* **WHAT TO DO**
Give everything in the material from the line containing "right hip: (278, 585, 7)" down to the line containing "left shoulder: (464, 253, 8)", both lines included, as a two-column CSV with the headers keypoint and position. Write one row per line, with each field in quotation marks and any line breaks turned into spaces.

* **SUPPLIED MATERIAL**
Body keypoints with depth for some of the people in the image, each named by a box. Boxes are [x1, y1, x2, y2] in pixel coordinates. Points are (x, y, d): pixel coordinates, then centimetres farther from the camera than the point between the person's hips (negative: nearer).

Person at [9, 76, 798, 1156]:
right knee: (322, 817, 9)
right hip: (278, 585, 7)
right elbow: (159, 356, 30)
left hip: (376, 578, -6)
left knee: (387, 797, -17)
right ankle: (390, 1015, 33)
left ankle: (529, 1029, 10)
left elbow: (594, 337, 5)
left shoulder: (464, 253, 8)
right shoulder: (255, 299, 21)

--

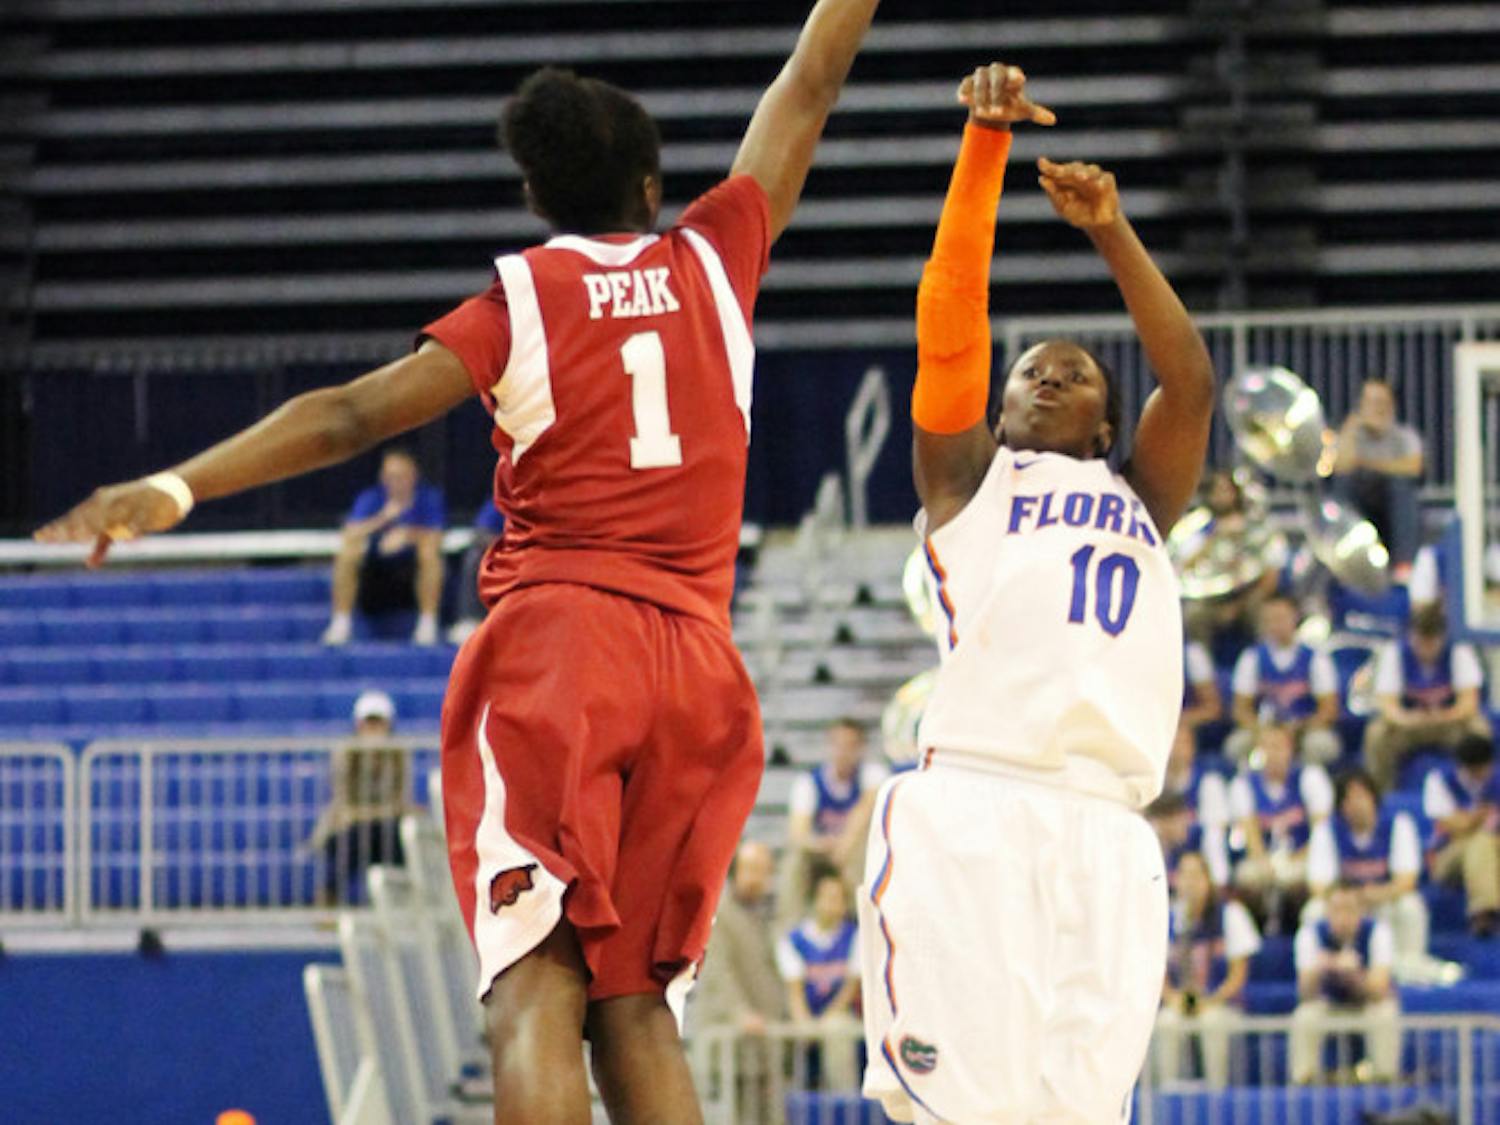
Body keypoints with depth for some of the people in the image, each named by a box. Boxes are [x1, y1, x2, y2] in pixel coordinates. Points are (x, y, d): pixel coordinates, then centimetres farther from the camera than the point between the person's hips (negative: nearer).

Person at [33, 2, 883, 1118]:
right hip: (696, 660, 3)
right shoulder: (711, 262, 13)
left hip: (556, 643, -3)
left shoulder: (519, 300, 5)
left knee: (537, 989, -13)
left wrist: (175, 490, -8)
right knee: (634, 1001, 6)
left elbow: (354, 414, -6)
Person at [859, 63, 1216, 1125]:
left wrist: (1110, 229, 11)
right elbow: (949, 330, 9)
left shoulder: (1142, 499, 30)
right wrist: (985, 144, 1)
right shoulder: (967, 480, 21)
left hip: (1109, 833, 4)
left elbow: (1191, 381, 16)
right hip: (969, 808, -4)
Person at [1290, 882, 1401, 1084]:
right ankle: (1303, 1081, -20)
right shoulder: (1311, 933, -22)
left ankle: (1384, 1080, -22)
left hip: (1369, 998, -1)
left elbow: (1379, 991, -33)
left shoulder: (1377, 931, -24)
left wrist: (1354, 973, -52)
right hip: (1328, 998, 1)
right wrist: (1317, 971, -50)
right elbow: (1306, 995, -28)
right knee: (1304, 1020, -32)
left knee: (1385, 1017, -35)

* **RESPONSE BOX**
keypoint,position
"right hip:","(278, 585, 7)"
"right elbow:","(159, 356, 30)"
"left hip:","(376, 578, -6)"
"left knee:","(387, 797, -17)"
"right ankle:","(390, 1015, 33)"
"left ankle:","(529, 1029, 10)"
"left elbow:","(594, 337, 5)"
"left shoulder:","(464, 253, 8)"